The biotechnical company Defymed, based in France, is developing an implantable bio-artificial device called MailPan which features a bio-compatible membrane with selective permeability to encapsulate different cell types, including pancreatic beta cells. The implantation of the device does not require conjunctive immuno-suppressive therapy because the membrane prevents antibodies of the patient from entering the device and damaging the encapsulated cells. After being surgically implanted, the membrane sheet will be viable for years. The cells that the device holds can be produced from stem cells rather than human donors, and may also be replaced over time using input and output connections without surgery. Defymed is partially funded by JDRF, formerly known as the Juvenile Diabetes Research Foundation, but is now defined as an organization for all ages and all stages of type 1 diabetes.

In November 2018, it was announced that Defymed would partner with the Israel-based Kadimastem, a bio-pharmaceutical company developing stem-cell based regenerative therapies, to receive a two-year grant worth approximately $1.47 million for the development of a bio-artificial pancreas that would treat type 1 diabetes. Kadimastem's stem cell technology uses differentiation of human embryonic stem cells to obtain pancreatic endocrine cells. These include insulin-producing beta cells, as well as alpha cells, which produce glucagon. Both cells arrange in islet-like clusters, mimicking the structure of the pancreas. The aim of the partnership is to combine both technologies in a bio-artificial pancreas device, which releases insulin in response to blood glucose levels, to bring to clinical trial stages.
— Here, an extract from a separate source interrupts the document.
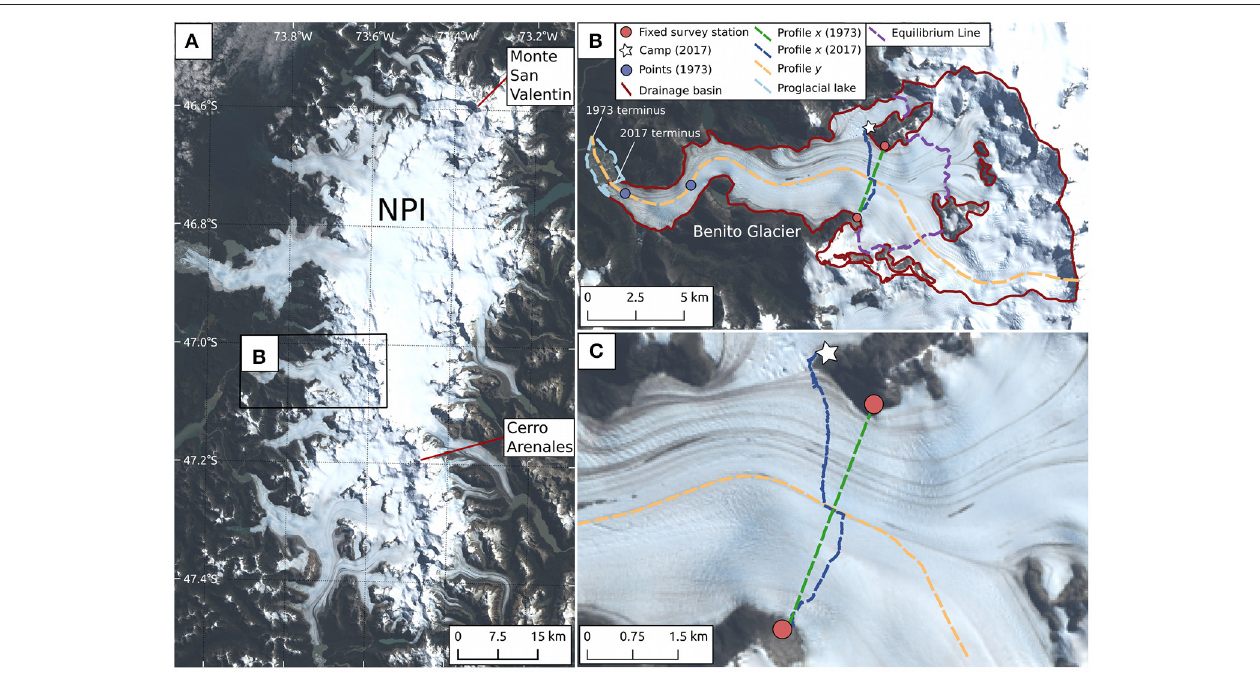
FIGURE 1 | (A) True color Landsat 8 image of the Northern Patagonian Icefield on 12 March 2015. (B) Benito Glacier with location of the camp site, elevational profiles and fixed survey stations used in this study. The drainage basin was derived from the Global Land Ice Measurements from Space (GLIMS) database (Raup et al., 2007 ). (C) Zoomed location map showing location of the 1973 and 2017 elevation profiles and camp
The San Diego, California based biotech company ViaCyte has also developed a product aiming to provide a solution for type 1 diabetes which uses an encapsulation device made of a semi-permeable immune reaction-protective membrane. The device contains pancreatic progenitor cells that have been differentiated from embryonic stem cells. After surgical implantation in an outpatient procedure, the cells mature into endocrine cells which arrange in islet-like clusters and mimic the function of the pancreas, producing insulin and glucagon. The technology advanced from pre-clinical studies to FDA approval for phase 1 clinical trials in 2014, and presented two-year data from the trial in June 2018. They reported that their product, called PEC-Encap, has so far been safe and well tolerated in patients at a dose below therapeutic levels. The encapsulated cells were able to survive and mature after implantation, and immune system rejection was decreased due to the protective membrane. The second phase of the trial will evaluate the efficacy of the product. ViaCyte has also been receiving financial support from JDRF on this project.

==Initiatives around the globe==
In the United States in 2006, JDRF (formerly the Juvenile Diabetes Research Foundation) launched a multi-year initiative to help accelerate the development, regulatory approval, and acceptance of continuous glucose monitoring and artificial pancreas technology.

Grassroots efforts to create and commercialize a fully automated artificial pancreas system have also arisen directly from patient advocates and the diabetes community.

In April 2024, the NHS announced it would, over the next five years, offer use of a Hybrid Closed Loop system to Type 1 diabetes patients in England.